▶ EXTRACTED TEXT:
-- Opening Marker --

Their backgrounds have chilling similarities.
Like the two brothers responsible for the Boston Marathon bombings, the suicide bomber in the Manchester Arena terror attack was a son of refugees who made a brief visit to his parents’ homeland and returned with extreme Islamic views.
He was once known as a pot-smoking party-goer, like the two Tsarnaev brothers responsible for Boston’s mayhem.
As with the Tsarnaev brothers, authorities are questioning whether intelligence officials missed signs of the Manchester bomber’s radicalization.
The striking parallel between the two deadly episodes is “the going abroad and getting access’’ to a terrorist philosophy, said Karen Greenberg, director of the Center on National Security at Fordham University School of Law. “You come back trained, and with an ideological commitment that we want to prevent.
“This is why law enforcement has focused so much on foreign fighters,’’ Greenberg added.
In one key area, there is a difference: unlike the Tsarnaev brothers, who acted alone when they planted two bombs near the finish line of the Boston Marathon in 2013, Salman Abedi appeared to be part of a broader terror cell in England.
The United States has not suffered an attack by a cell since the Sept. 11, 2001, terror attacks, but terrorism analysts say that such networks are a growing concern in Europe and the United States should also be on guard.
In other ways, though, the Tsarnaev brothers and Abedi appear to have followed a similar path. The elder brother, Tamerlan Tsarnaev, who was 26 at the time of the 2013 Marathon bombing, was by many accounts a disgruntled young man who traveled to his family’s native Dagestan, a restive region in Russia, for several months in 2012 and returned with a radical view of Islam.

-- Closing Marker --

▶ DATA PROVIDED:
-- Opening Marker --

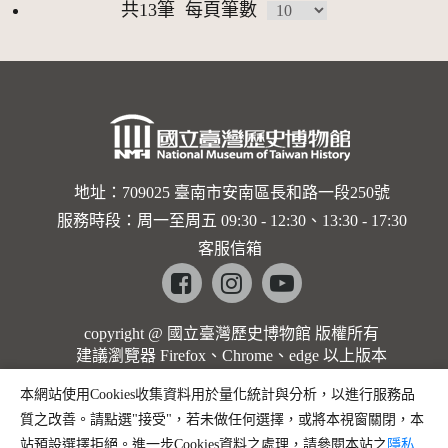
共13筆
每頁筆數
地址：709025 臺南市安南區長和路一段250號
服務時段：周一至周五 09:30 - 12:30、13:30 - 17:30
客服信箱
Facebook
instagram
youtube
copyright @ 國立臺灣歷史博物館 版權所有
建議瀏覽器 Firefox、Chrome、edge 以上版本
本網站使用Cookies收集資料用於量化統計與分析，以進行服務品
質之改善。請點選"接受"，若未做任何選擇，或將本視窗關閉，本
站預設選擇拒絕。進一步Cookies資料之處理，請參閱本站之
隱私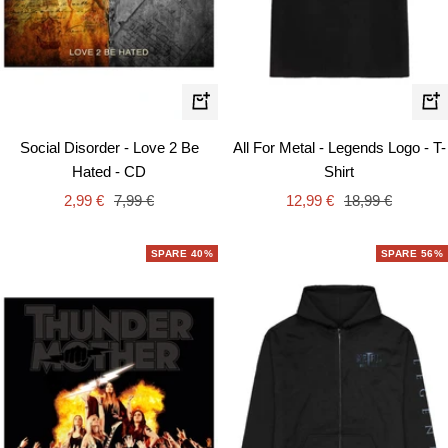
Schn
In
den
Social Disorder - Love 2 Be
All For Metal - Legends Logo - T-
Warenkorb
Hated - CD
Shirt
Angebotspreis
Regulärer
Angebotspreis
Regulärer
2,99 €
7,99 €
12,99 €
18,99 €
Preis
Preis
SPARE 40%
SPARE 56%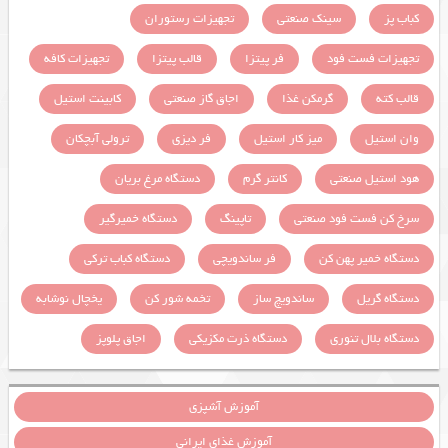
کباب پز
سینک صنعتی
تجهیزات رستوران
تجهیزات فست فود
فر پیتزا
قالب پیتزا
تجهیزات کافه
قالب کته
گرمکن غذا
اجاق گاز صنعتی
کابینت استیل
وان استیل
میز کار استیل
فر دیزی
ترولی آبچکان
هود استیل صنعتی
کانتر گرم
دستگاه مرغ بریان
سرخ کن فست فود صنعتی
تاپینگ
دستگاه خمیرگیر
دستگاه خمیر پهن کن
فر ساندویچی
دستگاه کباب ترکی
دستگاه گریل
ساندویچ ساز
تخمه شور کن
یخچال نوشابه
دستگاه بلال تنوری
دستگاه ذرت مکزیکی
اجاق پلوپز
آموزش آشپزی
آموزش غذای ایرانی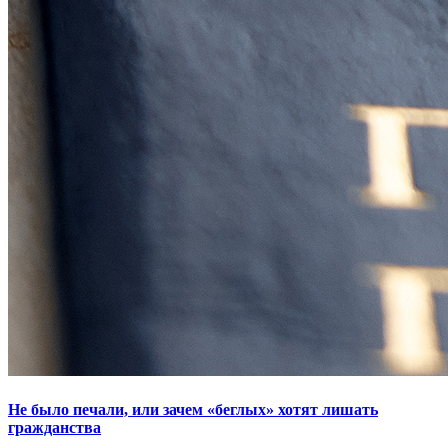
Не было печали, или зачем «беглых» хотят лишать
гражданства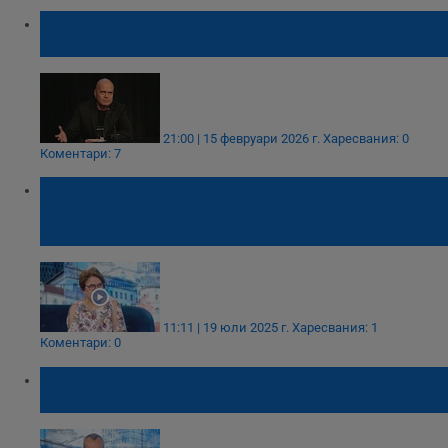
Слави Трифонов иска незабавна оставка
от Васил Терзиев
21:00 | 15 февруари 2026 г.
Харесвания: 0
Коментари: 7
Татяна Дончева: Атаката срещу
"Продължаваме Промяната" иска да ги
занули в местната власт
11:11 | 19 юли 2025 г.
Харесвания: 1
Коментари: 0
Методи Байкушев: Случващото се във
Варна е опит за преврат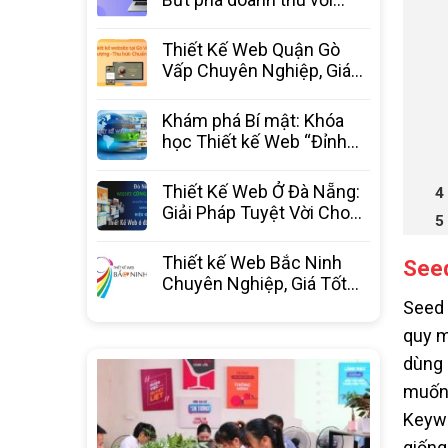
website chuyên nghiệp từ
3C Media
Thiết Kế Web Quận Gò
Vấp Chuyên Nghiệp, Giá
Tốt Nhất – 3C Media
Khám phá Bí mật: Khóa
học Thiết kế Web “Đỉnh
Cao” – Bước ngoặt sự
nghiệp
Thiết Kế Web Ở Đà Nẵng:
Giải Pháp Tuyệt Vời Cho
Doanh Nghiệp Bứt Phá
Thiết kế Web Bắc Ninh
Seed
Chuyên Nghiệp, Giá Tốt
Nhất Thị Trường – 3C
Seed 
Media
quy m
dùng 
muốn 
Keywo
giống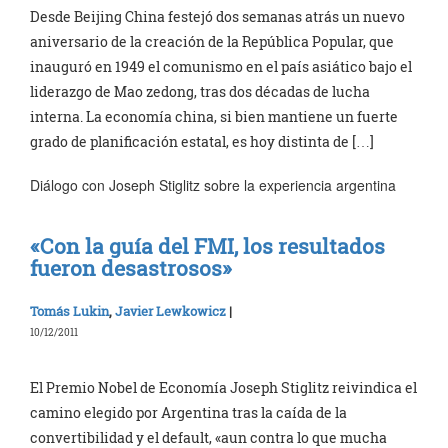
Desde Beijing China festejó dos semanas atrás un nuevo
aniversario de la creación de la República Popular, que
inauguró en 1949 el comunismo en el país asiático bajo el
liderazgo de Mao zedong, tras dos décadas de lucha
interna. La economía china, si bien mantiene un fuerte
grado de planificación estatal, es hoy distinta de […]
Diálogo con Joseph Stiglitz sobre la experiencia argentina
«Con la guía del FMI, los resultados
fueron desastrosos»
Tomás Lukin
,
Javier Lewkowicz
|
10/12/2011
El Premio Nobel de Economía Joseph Stiglitz reivindica el
camino elegido por Argentina tras la caída de la
convertibilidad y el default, «aun contra lo que mucha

-- Closing Marker --

From the article comparing the Manchester Arena bomber with the Boston Marathon bombers, write out word for word the passage that opens with the words containing "As with the" and closes with "want to prevent.".

▶ RESPONSE FOR THIS EXERCISE:
As with the Tsarnaev brothers, authorities are questioning whether intelligence officials missed signs of the Manchester bomber’s radicalization.
The striking parallel between the two deadly episodes is “the going abroad and getting access’’ to a terrorist philosophy, said Karen Greenberg, director of the Center on National Security at Fordham University School of Law. “You come back trained, and with an ideological commitment that we want to prevent.